I gave the breasts a little herb salt and pepper rub then vacuum sealed.  Put in 149 degree bath for about 1:45.  was planning on 1:30 but ran over.  they were good, but not quite as tender as I wanted/expected.  Slightly more tender than baked - not sure how I would quantify that.

Should I have gone longer for more tender? 

I used my Inkbird ISV-100W and it worked great.  temps checked and en exact match my my MK4.


----------



## Winterrider (Jan 5, 2020)

Couple 2 or 3 hrs is usually about all I do and then hit with searzall.


----------



## daveomak (Jan 5, 2020)

I SV breasts at 138...   for about 2.5 hours to thaw and about additional 3.5 hours to pasteurize...

I like adding dry onion soup mix to the bag...

http://www.douglasbaldwin.com/sous-vide.html


----------



## sandyut (Jan 5, 2020)

daveomak
  thanks for the link! I lost it from before.  I will give them another shot soon.

Tonight I am trying a NY strip.  I will measure and follow Dougs tables.  I'll post up the results.


----------



## S-met (Jan 5, 2020)

sandyut said:


> I gave the breasts a little herb salt and pepper rub then vacuum sealed.  Put in 149 degree bath for about 1:45.  was planning on 1:30 but ran over.  they were good, but not quite as tender as I wanted/expected.  Slightly more tender than baked - not sure how I would quantify that.
> 
> Should I have gone longer for more tender?
> 
> I used my Inkbird ISV-100W and it worked great.  temps checked and en exact match my my MK4.

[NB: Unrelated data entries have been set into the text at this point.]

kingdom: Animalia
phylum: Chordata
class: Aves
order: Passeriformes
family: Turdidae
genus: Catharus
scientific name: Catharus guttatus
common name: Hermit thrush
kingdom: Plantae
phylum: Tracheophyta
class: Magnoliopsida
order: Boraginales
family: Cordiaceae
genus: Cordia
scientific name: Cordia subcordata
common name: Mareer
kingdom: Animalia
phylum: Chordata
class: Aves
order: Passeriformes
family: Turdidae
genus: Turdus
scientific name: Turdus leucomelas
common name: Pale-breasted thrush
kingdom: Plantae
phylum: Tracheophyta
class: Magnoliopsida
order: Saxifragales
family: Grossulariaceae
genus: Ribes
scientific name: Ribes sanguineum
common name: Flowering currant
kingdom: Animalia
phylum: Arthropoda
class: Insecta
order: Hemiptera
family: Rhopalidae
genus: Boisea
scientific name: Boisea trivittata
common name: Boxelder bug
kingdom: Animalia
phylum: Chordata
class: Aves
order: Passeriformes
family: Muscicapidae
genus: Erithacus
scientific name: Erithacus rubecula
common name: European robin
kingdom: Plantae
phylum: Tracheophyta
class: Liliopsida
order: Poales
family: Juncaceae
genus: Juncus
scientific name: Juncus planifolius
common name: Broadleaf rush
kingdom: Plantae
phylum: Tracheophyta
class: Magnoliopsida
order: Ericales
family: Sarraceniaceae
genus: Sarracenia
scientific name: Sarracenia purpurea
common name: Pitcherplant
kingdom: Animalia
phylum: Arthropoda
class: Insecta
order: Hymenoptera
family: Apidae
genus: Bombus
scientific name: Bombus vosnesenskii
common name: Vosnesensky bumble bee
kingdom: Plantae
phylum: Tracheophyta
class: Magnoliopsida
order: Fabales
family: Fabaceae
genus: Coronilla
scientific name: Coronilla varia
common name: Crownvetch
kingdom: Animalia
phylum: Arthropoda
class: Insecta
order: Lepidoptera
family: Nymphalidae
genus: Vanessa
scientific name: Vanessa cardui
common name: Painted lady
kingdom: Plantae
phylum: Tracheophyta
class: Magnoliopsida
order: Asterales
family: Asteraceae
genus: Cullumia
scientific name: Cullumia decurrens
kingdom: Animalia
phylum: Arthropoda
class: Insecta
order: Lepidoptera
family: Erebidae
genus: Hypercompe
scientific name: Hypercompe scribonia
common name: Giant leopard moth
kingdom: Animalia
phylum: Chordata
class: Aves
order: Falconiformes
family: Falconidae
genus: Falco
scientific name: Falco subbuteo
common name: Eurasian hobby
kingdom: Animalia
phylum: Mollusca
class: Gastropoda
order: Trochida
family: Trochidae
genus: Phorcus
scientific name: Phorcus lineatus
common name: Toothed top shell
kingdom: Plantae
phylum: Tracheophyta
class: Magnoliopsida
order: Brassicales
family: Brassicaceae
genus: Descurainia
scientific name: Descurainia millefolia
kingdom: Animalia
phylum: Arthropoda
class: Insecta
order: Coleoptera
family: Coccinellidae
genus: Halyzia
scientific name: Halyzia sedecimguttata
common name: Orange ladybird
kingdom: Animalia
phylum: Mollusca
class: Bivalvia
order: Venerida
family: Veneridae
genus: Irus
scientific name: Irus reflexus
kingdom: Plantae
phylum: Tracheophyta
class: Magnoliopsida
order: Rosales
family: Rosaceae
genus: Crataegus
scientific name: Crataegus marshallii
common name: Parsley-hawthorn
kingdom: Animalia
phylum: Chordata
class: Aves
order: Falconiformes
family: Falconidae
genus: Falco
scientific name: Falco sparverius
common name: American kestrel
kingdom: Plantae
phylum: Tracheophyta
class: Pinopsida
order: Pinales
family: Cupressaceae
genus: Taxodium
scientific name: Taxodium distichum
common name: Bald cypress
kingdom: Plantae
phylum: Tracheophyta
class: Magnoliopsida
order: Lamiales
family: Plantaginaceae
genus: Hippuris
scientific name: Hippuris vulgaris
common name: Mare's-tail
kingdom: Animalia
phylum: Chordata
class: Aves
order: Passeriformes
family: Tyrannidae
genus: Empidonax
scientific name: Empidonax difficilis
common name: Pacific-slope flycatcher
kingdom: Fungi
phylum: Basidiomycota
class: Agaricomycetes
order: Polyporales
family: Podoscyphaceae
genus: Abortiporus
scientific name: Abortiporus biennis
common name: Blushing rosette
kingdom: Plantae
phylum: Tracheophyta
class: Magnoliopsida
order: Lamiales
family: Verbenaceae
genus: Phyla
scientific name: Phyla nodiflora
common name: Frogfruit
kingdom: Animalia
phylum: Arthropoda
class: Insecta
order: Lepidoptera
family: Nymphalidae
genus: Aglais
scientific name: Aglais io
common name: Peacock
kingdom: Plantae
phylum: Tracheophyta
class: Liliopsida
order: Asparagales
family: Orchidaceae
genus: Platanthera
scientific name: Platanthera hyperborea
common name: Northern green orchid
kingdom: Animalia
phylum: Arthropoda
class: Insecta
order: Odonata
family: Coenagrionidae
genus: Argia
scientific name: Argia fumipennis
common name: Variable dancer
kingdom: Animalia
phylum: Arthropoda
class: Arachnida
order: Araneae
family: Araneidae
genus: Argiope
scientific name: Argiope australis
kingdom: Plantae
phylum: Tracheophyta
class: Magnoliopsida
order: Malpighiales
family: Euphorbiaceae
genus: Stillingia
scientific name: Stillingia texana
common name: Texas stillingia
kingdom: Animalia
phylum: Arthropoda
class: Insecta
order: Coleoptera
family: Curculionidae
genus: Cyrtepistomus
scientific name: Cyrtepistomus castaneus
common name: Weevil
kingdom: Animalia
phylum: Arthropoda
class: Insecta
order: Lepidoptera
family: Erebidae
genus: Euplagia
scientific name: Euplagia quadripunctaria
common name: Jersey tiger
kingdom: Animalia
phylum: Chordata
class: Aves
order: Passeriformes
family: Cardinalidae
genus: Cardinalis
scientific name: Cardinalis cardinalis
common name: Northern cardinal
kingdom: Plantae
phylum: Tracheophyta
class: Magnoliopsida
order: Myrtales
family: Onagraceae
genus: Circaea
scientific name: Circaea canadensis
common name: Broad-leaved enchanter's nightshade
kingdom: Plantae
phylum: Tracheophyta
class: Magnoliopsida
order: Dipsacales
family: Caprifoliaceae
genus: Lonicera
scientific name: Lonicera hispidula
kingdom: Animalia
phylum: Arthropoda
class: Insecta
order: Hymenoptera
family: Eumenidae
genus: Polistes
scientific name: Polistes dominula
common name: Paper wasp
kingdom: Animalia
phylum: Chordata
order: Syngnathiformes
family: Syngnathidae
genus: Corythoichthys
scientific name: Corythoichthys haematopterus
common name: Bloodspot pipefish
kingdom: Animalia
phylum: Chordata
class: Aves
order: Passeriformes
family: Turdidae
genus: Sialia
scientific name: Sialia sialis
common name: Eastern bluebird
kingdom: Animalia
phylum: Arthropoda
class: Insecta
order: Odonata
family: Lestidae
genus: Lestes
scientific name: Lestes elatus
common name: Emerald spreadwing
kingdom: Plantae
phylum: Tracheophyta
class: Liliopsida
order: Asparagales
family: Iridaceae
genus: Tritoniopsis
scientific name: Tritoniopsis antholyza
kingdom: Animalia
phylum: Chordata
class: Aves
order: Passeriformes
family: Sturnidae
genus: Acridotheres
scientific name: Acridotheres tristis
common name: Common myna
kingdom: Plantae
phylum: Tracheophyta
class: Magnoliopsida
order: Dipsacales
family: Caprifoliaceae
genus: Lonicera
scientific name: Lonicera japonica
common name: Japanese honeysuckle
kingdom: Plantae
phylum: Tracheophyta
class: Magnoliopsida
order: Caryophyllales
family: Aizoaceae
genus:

I don't fully understand "woody chicken," but it makes some chicken tough. Its like a fibrous muscle anomaly in some chickens that makes it tough no matter how its cooked.

Not saying that it's the cause for you this time, but might be. Try again and your results may be different


----------



## dirtsailor2003 (Jan 6, 2020)

We’ve not liked the texture of SV breasts. Thighs are good but we just don’t like the texture we’ve got on breasts. Tried multiple times and temps from the recommended sources still nothing fits the bill. It’s like they are too tender. Weird mouth feel.


----------



## SmokinAl (Jan 6, 2020)

We have boneless skinless breasts at least once a week. I SV them with a couple tsp. butter, a couple of slices of lemon & a couple TBS of Montreal chicken seasoning. I go 3 hours at 133, unless they are frozen, then add 1 extra hour to the time. They come out tender & juicy every time. We mostly cube them up & make chicken salad.
Al


----------



## daveomak (Jan 6, 2020)

Last night I cubed some up into a home make Garlic Alfredo sauce over Fettucini...    Worked well for me...


----------



## sandyut (Jan 6, 2020)

SmokinAl said:


> I SV them with a couple tsp. butter, a couple of slices of lemon & a couple TBS of Montreal chicken seasoning.


thats kidna what we were thinking for the second round.  my fist was a bit under seasoned.


----------



## S-met (Jan 6, 2020)

sandyut
, what texture are you looking for from the breast? I am recalling from memory so the times and temps might be off, but 145-155 gives a soft canned chicken texture that would be good for chicken salad or something. Bumping up the temp to 155-165 for 45-75min gives a firmer texture. Still needs a sear in a hot pan/grill in my opinion but a more traditional texture for cooked breast.


----------